** Opening Data extract block **

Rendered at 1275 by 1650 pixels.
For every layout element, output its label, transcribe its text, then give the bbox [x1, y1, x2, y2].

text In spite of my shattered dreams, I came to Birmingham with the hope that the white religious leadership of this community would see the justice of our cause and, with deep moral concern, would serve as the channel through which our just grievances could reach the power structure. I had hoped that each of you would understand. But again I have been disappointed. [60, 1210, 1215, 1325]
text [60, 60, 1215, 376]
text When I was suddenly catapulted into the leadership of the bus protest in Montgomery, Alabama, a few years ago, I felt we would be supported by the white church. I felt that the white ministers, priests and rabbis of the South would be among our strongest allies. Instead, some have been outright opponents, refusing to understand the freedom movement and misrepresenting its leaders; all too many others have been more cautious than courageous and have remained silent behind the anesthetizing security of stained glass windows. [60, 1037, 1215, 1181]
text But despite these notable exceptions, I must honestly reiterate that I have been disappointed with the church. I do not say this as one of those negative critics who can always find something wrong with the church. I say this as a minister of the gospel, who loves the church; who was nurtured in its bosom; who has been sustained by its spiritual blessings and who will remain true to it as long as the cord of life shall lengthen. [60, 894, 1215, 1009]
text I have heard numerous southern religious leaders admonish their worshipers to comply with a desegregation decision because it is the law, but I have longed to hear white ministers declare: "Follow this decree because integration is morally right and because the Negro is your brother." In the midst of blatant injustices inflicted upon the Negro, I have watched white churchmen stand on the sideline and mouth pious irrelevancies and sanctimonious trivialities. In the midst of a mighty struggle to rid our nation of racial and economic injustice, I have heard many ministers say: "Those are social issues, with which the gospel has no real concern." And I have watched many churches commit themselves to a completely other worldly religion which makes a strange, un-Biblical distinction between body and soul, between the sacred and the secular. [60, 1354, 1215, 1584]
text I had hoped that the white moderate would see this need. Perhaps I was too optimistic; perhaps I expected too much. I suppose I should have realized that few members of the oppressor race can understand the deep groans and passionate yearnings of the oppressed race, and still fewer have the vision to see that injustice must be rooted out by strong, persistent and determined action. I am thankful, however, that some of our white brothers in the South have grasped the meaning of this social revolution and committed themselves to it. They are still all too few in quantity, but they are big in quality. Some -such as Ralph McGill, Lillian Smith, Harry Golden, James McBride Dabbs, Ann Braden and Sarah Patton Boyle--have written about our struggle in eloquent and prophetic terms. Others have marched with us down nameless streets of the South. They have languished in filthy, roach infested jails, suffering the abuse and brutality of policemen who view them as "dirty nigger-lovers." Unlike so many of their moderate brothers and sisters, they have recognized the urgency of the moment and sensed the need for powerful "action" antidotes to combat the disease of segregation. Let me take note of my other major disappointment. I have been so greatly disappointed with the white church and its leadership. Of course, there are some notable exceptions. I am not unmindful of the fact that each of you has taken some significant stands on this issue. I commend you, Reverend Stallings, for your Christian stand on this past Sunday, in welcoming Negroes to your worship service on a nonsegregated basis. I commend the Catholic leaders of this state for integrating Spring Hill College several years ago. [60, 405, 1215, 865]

** Closing Data extract block **
** Opening Data extract block **

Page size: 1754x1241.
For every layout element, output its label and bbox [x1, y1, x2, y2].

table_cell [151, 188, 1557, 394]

** Closing Data extract block **
** Opening Data extract block **

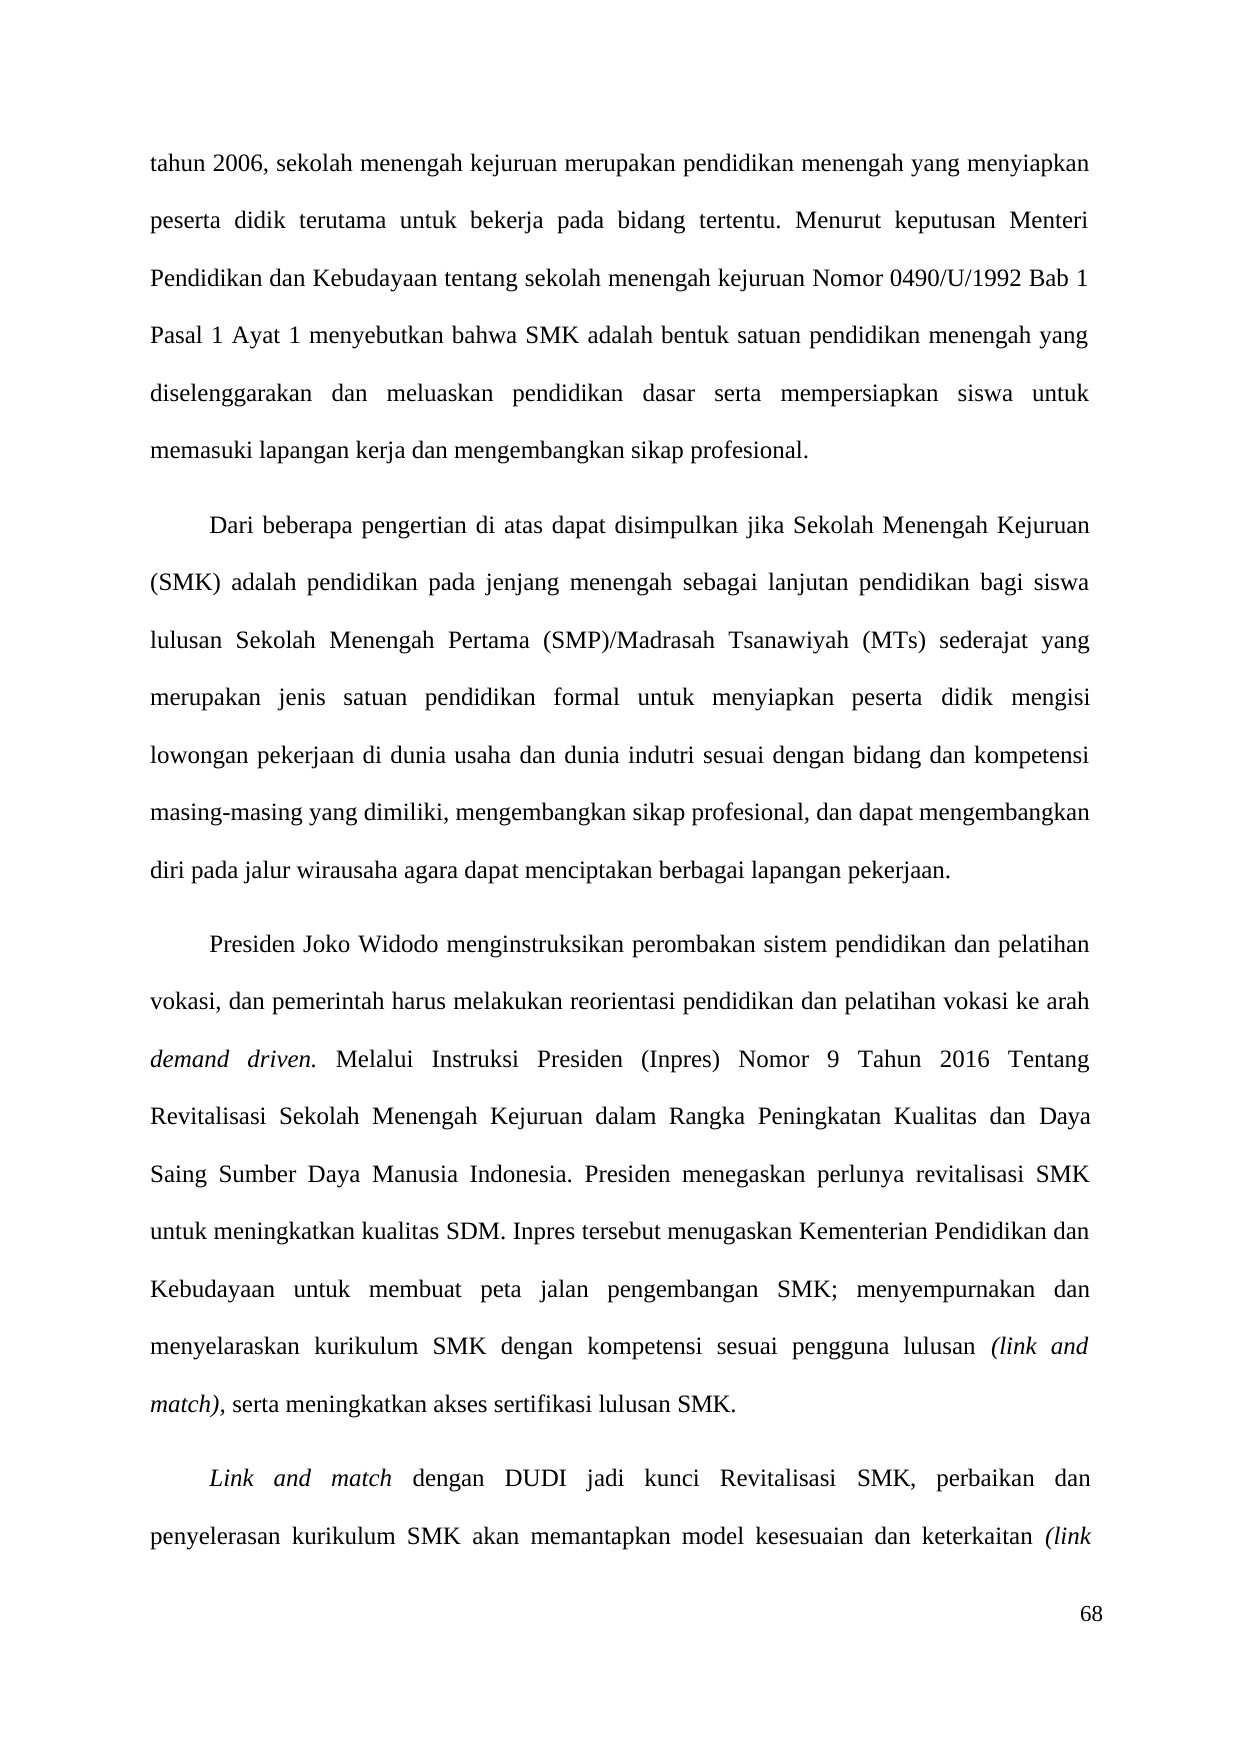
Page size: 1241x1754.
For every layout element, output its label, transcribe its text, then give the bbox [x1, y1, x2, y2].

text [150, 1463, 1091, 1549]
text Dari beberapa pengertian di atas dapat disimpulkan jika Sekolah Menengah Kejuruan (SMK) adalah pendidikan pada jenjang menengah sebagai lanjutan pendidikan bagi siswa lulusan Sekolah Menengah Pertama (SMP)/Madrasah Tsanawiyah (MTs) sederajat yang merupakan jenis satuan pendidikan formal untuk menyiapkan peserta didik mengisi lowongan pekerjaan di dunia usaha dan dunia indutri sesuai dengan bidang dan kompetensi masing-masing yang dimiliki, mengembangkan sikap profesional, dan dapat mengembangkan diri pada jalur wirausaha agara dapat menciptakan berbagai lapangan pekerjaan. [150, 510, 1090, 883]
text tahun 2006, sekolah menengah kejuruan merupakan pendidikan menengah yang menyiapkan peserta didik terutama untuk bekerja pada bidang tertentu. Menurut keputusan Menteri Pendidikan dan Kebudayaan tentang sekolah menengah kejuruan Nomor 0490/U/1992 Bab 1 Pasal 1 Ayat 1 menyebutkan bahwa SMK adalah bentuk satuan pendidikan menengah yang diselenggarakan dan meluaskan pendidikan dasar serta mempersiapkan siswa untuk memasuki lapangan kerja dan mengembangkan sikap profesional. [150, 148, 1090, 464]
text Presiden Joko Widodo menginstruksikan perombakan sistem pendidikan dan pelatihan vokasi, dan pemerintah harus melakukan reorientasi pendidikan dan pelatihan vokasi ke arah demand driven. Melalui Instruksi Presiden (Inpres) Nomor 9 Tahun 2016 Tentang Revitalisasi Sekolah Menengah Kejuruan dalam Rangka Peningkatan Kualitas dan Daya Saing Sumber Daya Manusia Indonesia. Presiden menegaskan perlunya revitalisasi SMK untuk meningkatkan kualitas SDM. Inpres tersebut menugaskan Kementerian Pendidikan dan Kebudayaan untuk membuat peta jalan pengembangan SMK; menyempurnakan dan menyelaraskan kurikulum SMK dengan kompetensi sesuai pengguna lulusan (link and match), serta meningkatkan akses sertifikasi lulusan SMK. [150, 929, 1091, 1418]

** Closing Data extract block **

» Problem to solve: The lines needed are those in the data above that hold the string "Page"; copy each of them.

» Task answer:
Page size: 1754x1241.
Page size: 1241x1754.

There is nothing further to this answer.